If no one really believes that an eruption is imminent, then what is all the concern about? If the volcano were to erupt, the fast rate of lava flow down the mountain side to the sea, and towards the city of Hilo – which isn’t far off to the east (and the largest metropolis on the Big Island) could be potentially devastating. Therefore it’s best if everyone is prepared for such a scenario just in case, even if it is highly unlikely at this time.
The U.S. Geological Survey’s volcanic alert system is based on two levels. One part of the system is meant for those living on the ground or within the vicinity of the volcano – they need to know what the spirited volcanic gods are up to. Within this sector there are four alert levels: NORMAL, ADVISORY, WATCH, and WARNING.
The other part of the system is intended for the aviation industry – for the aircraft flying near to the volcano. The alert levels for airplanes are GREEN, YELLOW, ORANGE, AND RED – each level being an indication of ash plume in the air – a serious danger since ash has the potential to cause a jet engine to stall.
In the case of Mauna Loa, raising the alert level to ADVISORY, indicates that the volcano is at an elevated level of unrest when compared to “NORMAL” background levels. Ground swelling is cause for concern because means that magma is loading into the subsurface chambers of the volcano.

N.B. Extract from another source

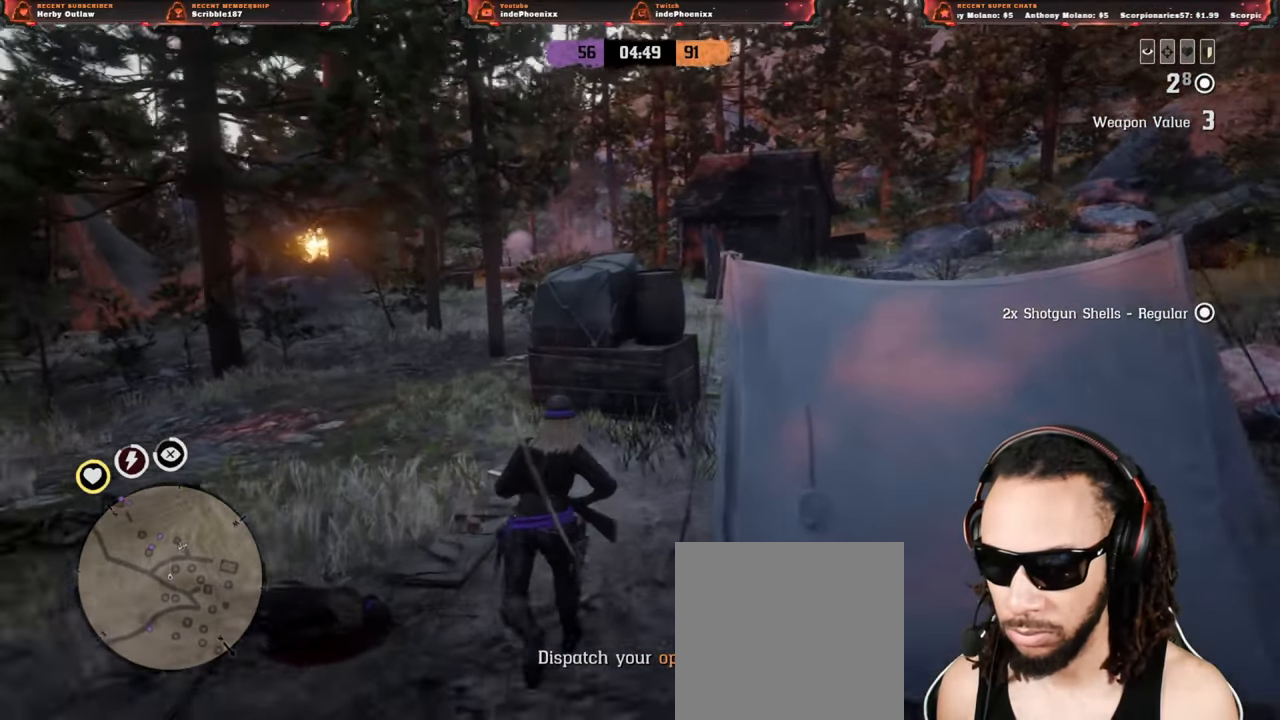
{"buttons": [], "left_stick": "up", "right_stick": "right", "events": [[317, "right_stick", "right"]]}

It is possible to continue at this level of unrest for months or years without an eruption, but the reverse is also true: the changes currently taking place could signify an eruption in the works. By the way, for a volcano to be termed “active”, it has to have erupted at least one time over the last 12,000 years. So if you’re planning any travel any time soon to the big island of Hawaii, it’s best to be aware of the situation.